A telepresence robot was recently liberated from its prison: a locked meeting room. Built by Double Robotics, the robot was placed in the room so that users could remotely demo the system. It’s intended to provide an in-office presence for people who work remotely. But one anonymous man took it on as a personal challenge to free the bot.
The robot liberator was thrown a lucky break one day when someone left the door slightly ajar. He then carefully negotiated the bot into a small space between the opening and the plant and gradually eased the door open with a series of careful movements. At one point, he accidentally closed the door but later realized he could re-open it by slamming into the doorframe.

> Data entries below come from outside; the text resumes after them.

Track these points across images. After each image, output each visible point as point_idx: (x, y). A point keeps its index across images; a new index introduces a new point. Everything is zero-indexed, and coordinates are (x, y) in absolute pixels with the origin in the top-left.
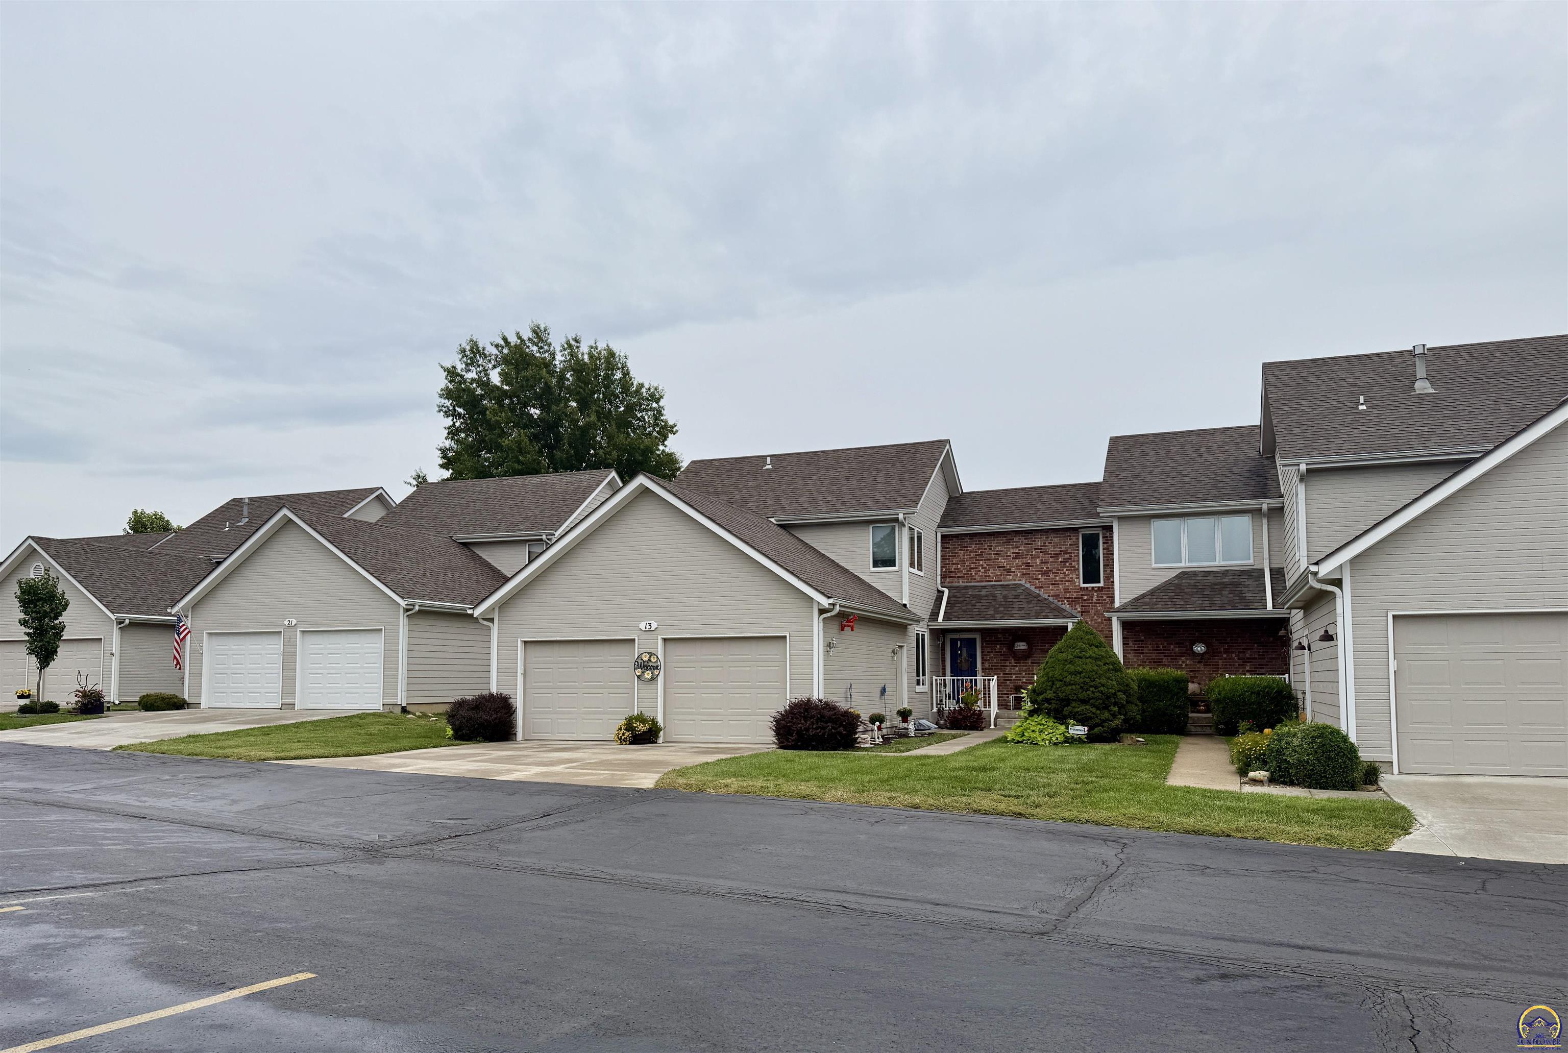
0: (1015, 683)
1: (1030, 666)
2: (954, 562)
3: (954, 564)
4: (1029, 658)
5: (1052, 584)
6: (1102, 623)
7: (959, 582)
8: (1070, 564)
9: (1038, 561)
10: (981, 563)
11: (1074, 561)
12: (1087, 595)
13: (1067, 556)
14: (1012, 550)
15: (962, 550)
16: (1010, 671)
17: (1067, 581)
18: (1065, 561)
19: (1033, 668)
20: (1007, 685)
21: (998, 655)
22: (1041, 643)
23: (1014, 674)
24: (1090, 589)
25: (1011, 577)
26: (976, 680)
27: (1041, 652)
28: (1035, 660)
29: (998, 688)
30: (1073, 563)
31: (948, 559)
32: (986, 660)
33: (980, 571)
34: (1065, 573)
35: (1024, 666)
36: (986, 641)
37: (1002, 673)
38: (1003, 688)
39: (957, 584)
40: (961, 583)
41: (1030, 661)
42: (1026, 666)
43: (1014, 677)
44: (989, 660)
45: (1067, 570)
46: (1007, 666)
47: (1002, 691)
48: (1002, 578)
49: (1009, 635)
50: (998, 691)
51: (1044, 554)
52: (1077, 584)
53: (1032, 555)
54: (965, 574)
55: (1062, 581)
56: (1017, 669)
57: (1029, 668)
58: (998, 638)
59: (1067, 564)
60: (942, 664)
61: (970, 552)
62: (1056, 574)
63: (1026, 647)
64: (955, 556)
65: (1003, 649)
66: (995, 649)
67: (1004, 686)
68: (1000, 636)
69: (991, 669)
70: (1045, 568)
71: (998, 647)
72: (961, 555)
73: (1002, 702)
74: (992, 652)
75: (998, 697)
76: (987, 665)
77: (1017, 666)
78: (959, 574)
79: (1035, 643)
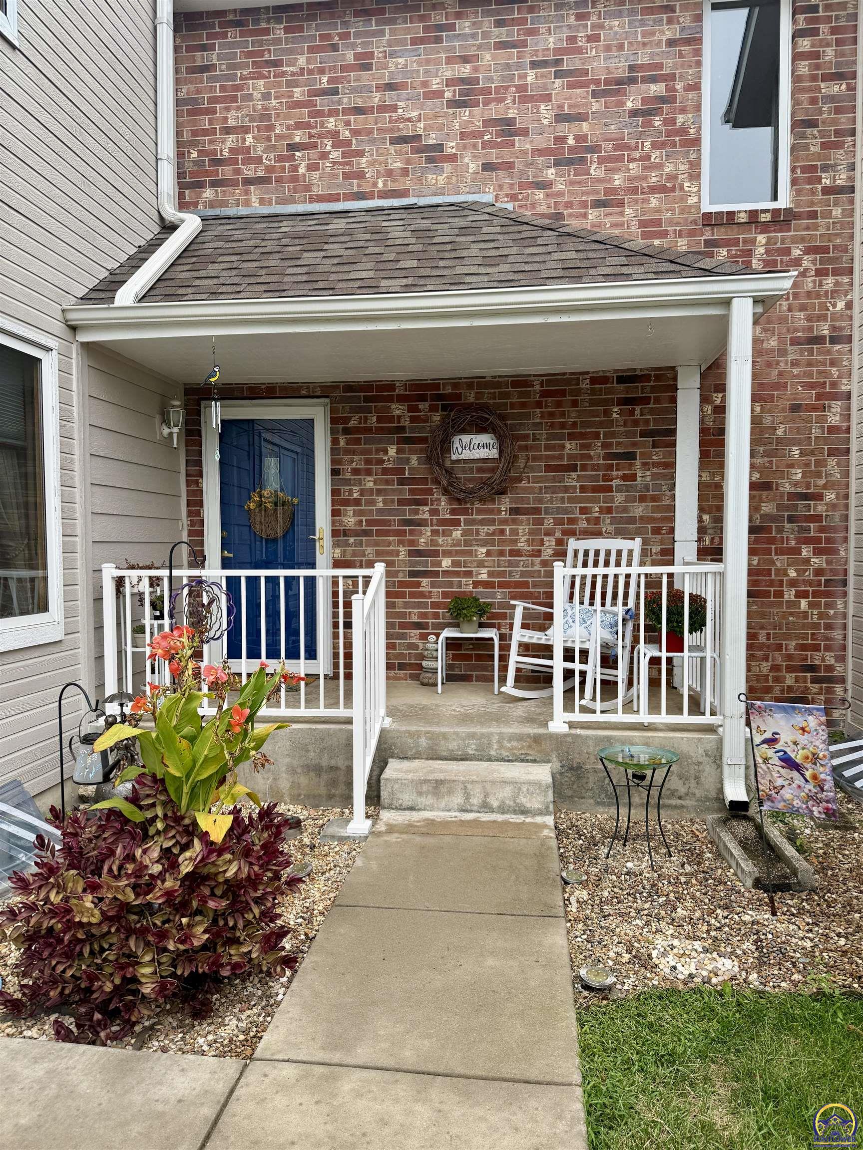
0: (451, 584)
1: (504, 522)
2: (231, 122)
3: (228, 131)
4: (503, 492)
5: (598, 204)
6: (783, 352)
7: (247, 203)
8: (666, 122)
9: (546, 112)
10: (331, 123)
11: (683, 111)
12: (727, 243)
13: (656, 89)
14: (448, 72)
15: (261, 76)
16: (433, 542)
17: (654, 189)
18: (645, 113)
19: (514, 532)
20: (422, 595)
21: (387, 482)
22: (550, 437)
23: (447, 554)
24: (743, 218)
25: (442, 179)
26: (311, 582)
27: (548, 468)
28: (522, 500)
29: (389, 605)
30: (680, 119)
31: (207, 111)
32: (346, 503)
33: (324, 156)
34: (647, 157)
35: (482, 522)
36: (346, 431)
37: (403, 550)
38: (406, 605)
39: (243, 211)
40: (256, 204)
41: (505, 504)
42: (492, 522)
43: (446, 563)
44: (357, 502)
45: (654, 146)
46: (422, 523)
47: (403, 615)
48: (407, 183)
49: (433, 409)
50: (388, 615)
51: (571, 86)
52: (692, 200)
53: (522, 88)
54: (270, 169)
55: (634, 190)
56: (457, 534)
57: (502, 532)
58: (391, 419)
59: (657, 122)
60: (190, 514)
61: (290, 84)
62: (611, 162)
63: (493, 453)
64: (234, 99)
65: (408, 461)
66: (382, 462)
67: (412, 595)
68: (398, 409)
69: (366, 533)
70: (571, 141)
71: (392, 451)
72: (257, 95)
73: (402, 656)
74: (369, 473)
75: (388, 636)
76: (350, 520)
77: (457, 523)
78: (248, 171)
79: (526, 437)
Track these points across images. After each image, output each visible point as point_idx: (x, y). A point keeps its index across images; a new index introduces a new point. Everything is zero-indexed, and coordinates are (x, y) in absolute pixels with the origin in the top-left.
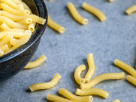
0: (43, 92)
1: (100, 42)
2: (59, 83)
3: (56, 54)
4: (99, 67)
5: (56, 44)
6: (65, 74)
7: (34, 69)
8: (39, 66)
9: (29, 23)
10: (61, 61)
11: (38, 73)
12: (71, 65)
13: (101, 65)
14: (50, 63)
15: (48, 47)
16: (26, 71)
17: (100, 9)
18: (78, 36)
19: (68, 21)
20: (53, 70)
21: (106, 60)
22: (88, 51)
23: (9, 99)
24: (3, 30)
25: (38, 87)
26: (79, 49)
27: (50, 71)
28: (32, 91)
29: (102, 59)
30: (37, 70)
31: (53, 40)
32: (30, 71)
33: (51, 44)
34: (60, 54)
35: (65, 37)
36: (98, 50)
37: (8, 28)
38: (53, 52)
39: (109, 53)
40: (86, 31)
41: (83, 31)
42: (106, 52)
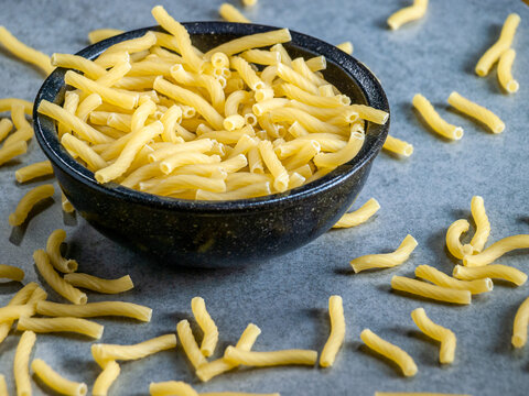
0: (379, 274)
1: (495, 176)
2: (412, 256)
3: (399, 200)
4: (498, 225)
5: (396, 180)
6: (424, 240)
7: (354, 230)
8: (364, 223)
9: (352, 122)
10: (411, 214)
11: (364, 237)
12: (436, 221)
13: (503, 221)
14: (388, 218)
15: (378, 186)
16: (337, 233)
17: (489, 107)
18: (444, 165)
19: (416, 132)
20: (395, 232)
21: (513, 212)
22: (470, 194)
23: (306, 287)
24: (293, 138)
25: (369, 262)
26: (449, 189)
27: (388, 234)
28: (356, 271)
29: (503, 210)
30: (361, 231)
31: (388, 172)
32: (345, 234)
33: (385, 181)
34: (407, 200)
35: (414, 165)
36: (491, 192)
37: (304, 133)
38: (390, 196)
39: (517, 198)
40: (460, 153)
41: (454, 155)
42: (510, 195)
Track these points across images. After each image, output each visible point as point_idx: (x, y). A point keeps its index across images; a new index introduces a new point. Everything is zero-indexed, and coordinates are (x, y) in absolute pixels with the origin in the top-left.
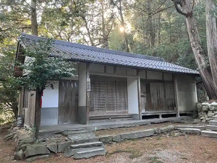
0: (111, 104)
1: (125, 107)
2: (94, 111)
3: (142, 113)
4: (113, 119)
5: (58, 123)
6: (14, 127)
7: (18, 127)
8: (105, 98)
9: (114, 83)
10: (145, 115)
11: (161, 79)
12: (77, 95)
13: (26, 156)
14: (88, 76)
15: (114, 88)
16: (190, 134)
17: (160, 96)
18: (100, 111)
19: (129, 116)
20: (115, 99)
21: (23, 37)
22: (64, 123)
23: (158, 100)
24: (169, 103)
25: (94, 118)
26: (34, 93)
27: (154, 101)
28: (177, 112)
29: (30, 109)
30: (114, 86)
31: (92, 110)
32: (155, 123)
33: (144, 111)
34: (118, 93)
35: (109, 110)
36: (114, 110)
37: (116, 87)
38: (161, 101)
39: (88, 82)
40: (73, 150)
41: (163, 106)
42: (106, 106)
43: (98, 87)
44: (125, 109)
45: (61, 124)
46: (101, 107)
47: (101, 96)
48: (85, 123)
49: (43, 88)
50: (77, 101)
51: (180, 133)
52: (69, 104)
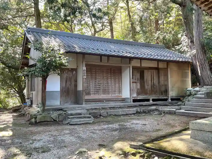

Ultimately, he opens the door, drives out of the conference room and explores the rest of Double Robotics.
“Shortly after the escape shown in this video, I did it again but was accosted by an employee in the hallway,” the man, who refused to give him name, said in an email interview with Robot Magazine. “Since then the door has been dead-bolted. It also appears that they have modified the robots software to stop short of any object about 1 foot in front of it… essentially rendering interaction with the material world impossible. You can however back up into things.”
The man estimates that freeing the robot took him approximately five hours, with him “logging on periodically (maybe once or twice a day) looking for opportunities to exploit” for several weeks. “Occasionally someone else would would be using it,” he said, “or its battery had died and [it] was therefore offline.”
The unidentified man says he has no plans to liberate other robots and that it was all done in fun. Double Robotics took the prank in the same light.
“We think it was great,” said Marc DeVidts, co-founder of Double Robotics who said that the video wasn’t part of any marketing plan by the company. “Obviously, there are some jokers out there. We offer a business oriented tool, but some people see it as a fun toy.” The fact that the door was ever open, he says, was purely “a fluke.”